Collected data
------------------------------------

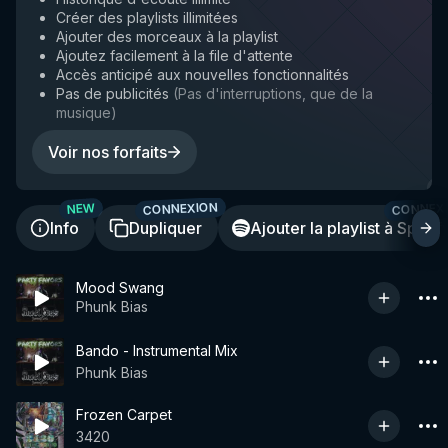
Créer des playlists illimitées
Ajouter des morceaux à la playlist
Ajoutez facilement à la file d'attente
Accès anticipé aux nouvelles fonctionnalités
Pas de publicités
(
Pas d'interruptions, que de la
musique
)
Voir nos forfaits
CONNEXION
CONNEX
NEW
Info
Dupliquer
Ajouter la playlist à Spotif
Mood Swang
Phunk Bias
Bando - Instrumental Mix
Phunk Bias
Frozen Carpet
3420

------------------------------------

Wherever a line of the records above contains the string "Ajouter", copy that line out.

## RESULT FOR THIS TASK
Ajouter des morceaux à la playlist
Ajouter la playlist à Spotif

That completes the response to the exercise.